# [Given problem]
Retype the passage of the blog post on the Semester at Sea plagiarism expulsions from "How often do" up to and including "its Honor Code.", keeping every word and mark unchanged.

"I'm so totally complaining to my parents about you!!!"

How often do I get to report good news?  (Not often enough!)  While my computer is in the shop, being debugged and re-rigged with new software, I can happily pass along news from Inside Higher Ed that two students on Semester at Sea got kicked out of the program for plagiarism!  Ha-ha!  Schadenfreudelicious!  Kudos to the University of Virginia for not backing down on enforcing its Honor Code.

I guess it’s not enough to be on a cruise ship in the Mediterranean  while occasionally reading books, writing papers, and reporting for class–some students apparently want to be relieved of all intellectual labor.  (Ed. note:  fine with me!  Cruise your tragically overworked hearts out for a semester–just don’t expect college credit for it!  Duh.)  The sad thing is that parents of the poor dears may well side with their little cheaters–after all, they paid good money for those grades! 

0 thoughts on “"I'm so totally complaining to my parents about you!!!"

  1. Not surprising if you saw the “Road Rules” series that was set in Semester at Sea, where the students seemed to spend more time sunbathing and drinking than studying. Kind of an undergraduate version of the “Love Boat” as well.


  2. Well, but to be fair: watching people study doesn’t make for good TV, now does it?

    Kind of like GayProf’s comment about the new movie “Tenure.” His comment was something like, “what would that look like? Two hours of watching someone type?”


  3. Heehee.

    God, what a chance blown.

    I have often wanted to make plagiarists walk the plank. Was there a plank? Please say there was a plank!

    Oh, rapture! Now my heat is all very heterosexually aflutter.



  4. I hope your computer gets better soon! What a crazy bunch of stories bundled in that link you provided to IHE. I think if memory serves UVA took over the SAS program from the U. of Pittsburgh. Maybe there’s a lesson here in these landlocked academies operating maritime programs? They should possibly call it *Semester of GETTING TO Sea* and put the kids up in Motel 6s along the interstate down to Newport News, where they could crack down and actually make them study. Survivors could then ship out in January.


  5. Walk the plank: if only those SAS professors had your imagination, Bing! (I’m guessing that they were very determined to be rid of those cheaters, and that walking the plank may have occured to them, too.) As it was, the cheaters were asked to disembark somewhere in Greece–what a hardship! (Not.)

    Indyanna: I hear that Newport News has a great Semester at Sea program. It’s called enlisting in the Navy and going to sea on a destroyer or a nuclear submarine, and I’m guessing that writing a term paper about the North African front in WWII or the Blau Reiter movement in German Expressionist painting is probably about the lighest duty that you’d see for years at a time.

# [Dataset extract]
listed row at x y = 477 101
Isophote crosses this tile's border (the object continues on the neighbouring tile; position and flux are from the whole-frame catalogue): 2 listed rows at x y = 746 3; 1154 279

# [Task answer]
How often do I get to report good news?  (Not often enough!)  While my computer is in the shop, being debugged and re-rigged with new software, I can happily pass along news from Inside Higher Ed that two students on Semester at Sea got kicked out of the program for plagiarism!  Ha-ha!  Schadenfreudelicious!  Kudos to the University of Virginia for not backing down on enforcing its Honor Code.